This phallic representation of the god Shiva appears as a columnar head placed on a base with two rounded moldings on top of a series of square ones. His neck is fully cylindrical and the face is modeled on that cylinder. The eyes are wide open and a bow shaped eyebrow curves over them. He has a flared nose and luxuriant moustache over a narrow but full lips and a short ball like chin. A ‘U’ shaped element consisting of lines and a pearl motif probably represents his beard, perhaps held up in a tight net. His forehead is decorated with three raise lines that go straight across and his crown is basically flat over his hear decorated with a bunch of peak forms in the center with a finial surmounting the whole. His ears fan out almost like handles to a jar and are decorated with stylized arabesques. A five-headed snake hood rises behind the head and has a rib down its center and scale motives incised towards the bottom an ‘S’ shapes t denote the cobra ‘eyes’ to each side.
Shiva is often worshipped in his aniconic form of the linga, a representation of the creative power of the phallus. Often the form is quite abstract, being a simple shaft with lines representing a formalized glans penis. But in many cases the shaft is decorated with a face of the god, mukha meaning head and can be seen as eka (one) or sometimes at catur (four) facing the cardinal directions: hence we find ekamukhalingas and caturmukhalingas as well as lingas that are totally plain. A snake hood acting as a canopy over the linga is also very common, adding sanctity to the image. Snake symbolism reflects ancient pre-Hindu religious practice and was absorbed into a number of religions that developed in India.

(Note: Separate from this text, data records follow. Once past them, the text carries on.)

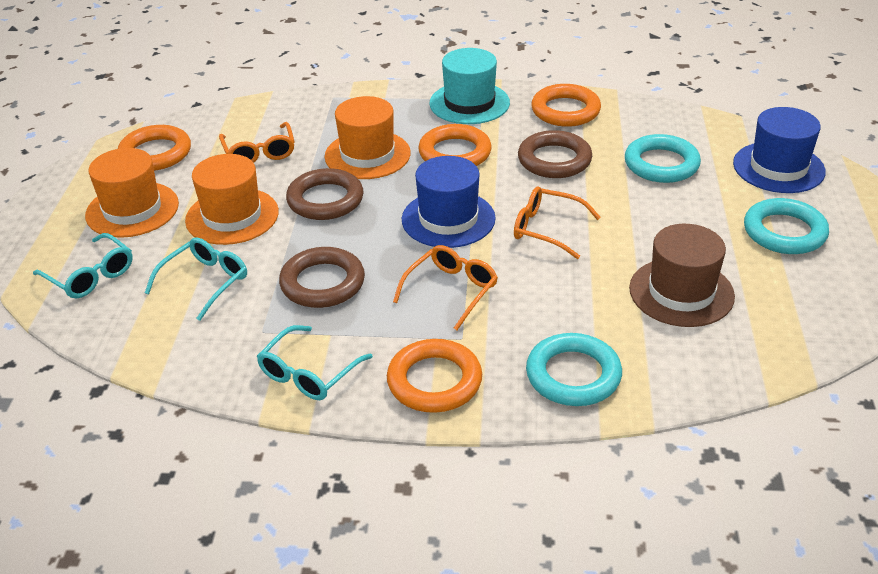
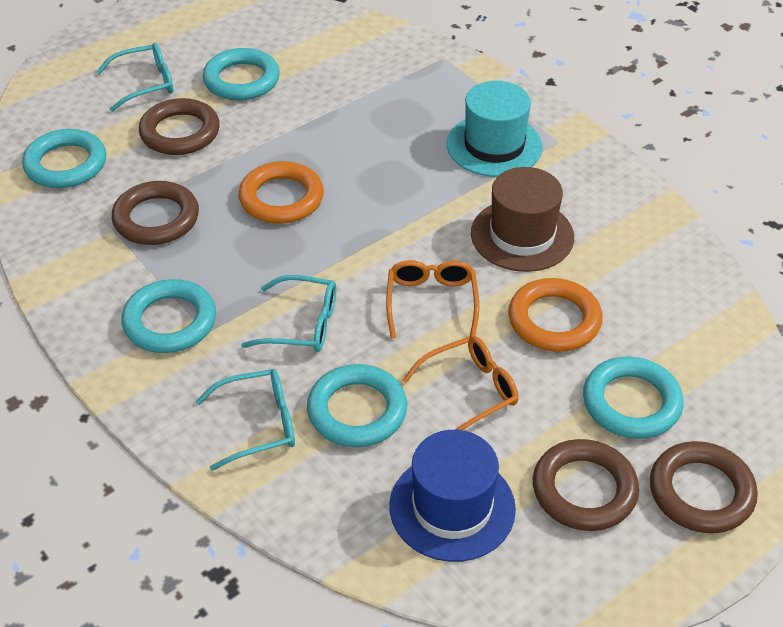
blue hat: 2 -> 1
brown ring: 3 -> 4
orange glasses: 3 -> 2
orange hat: 3 -> 0
orange ring: 4 -> 2
turquoise ring: 3 -> 5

This is a brightly colored painting on a light background. It depicts a three- tiered scene with several figures, standing and kneeling, looking toward a central seated figure in the top tier. This male figure is seated in lotus position on a throne, decorated with colorful designs. To his left and right are attendants who fan him. In the middle tier, there is a nude man with long hair, a kneeling woman and a figure who is half-man and half-serpent. In the bottom tier, there are two kneeling men, wearing robes and headdresses, with hands pressed together and eyes gazing upward toward the main figure. They are surrounded by a tiger, a bird, an insect and a serpent.
The dedication of sacred manuscript books for shrines is required of Jain devotees, and book production reflects the integral relationship among the laity, monastic community, and the Jina. Commissioning a book fulfills the lay obligation of charity, while beholding a book helps the individual achieve the proper mental state for spiritual guidance.
Jina are always depicted standing or seated in padmasana pose. This painting shows a “sky-clad,” or nude, Jina meditating peacefully with his legs crossed. All other figures in the image appear in full profile—a style that became popular by the end of the sixteenth century due to contact with Mughal art and its traditions of naturalistic portraiture. Seated below the Jina is a monk with a bookstand before him, indicating that he is teaching the royal patrons across from him.
The four-armed Vishnu is shown lying on the serpent Ananta (“the endless one”), resting on the surface of the cosmic ocean. As his female consort gently strokes his leg, Vishnu awakens from a long sleep. From his navel sprouts a lotus, bearing the four-headed creator god, Brahma, who will begin a new cycle of the universe.
The Markandeya Purana is one of the puranas, a series of texts compiled by about the fifth century C.E. that relate narratives about the Hindu gods and embody centuries of traditional wisdom. Part of the Markandeya Purana is said to be an account of the visions of the sage Markandeya, including this scene of the moment of creation of the world.
This painting is one of three in the Museum’s collection that were originally part of a single long vertical scroll that would have been carried from village to village by itinerant storytellers. The storyteller would unroll one large scene each evening and vocally re-enact the scene, interspersing a traditional recitation about the gods with current village gossip. The fact that the painting is purpose-made for oral recitation allows the artist to create a more complex composition, with many imbedded subplots. The large scale, simplified drawing, and bold colors make this painting especially appropriate for outdoor viewing from a distance.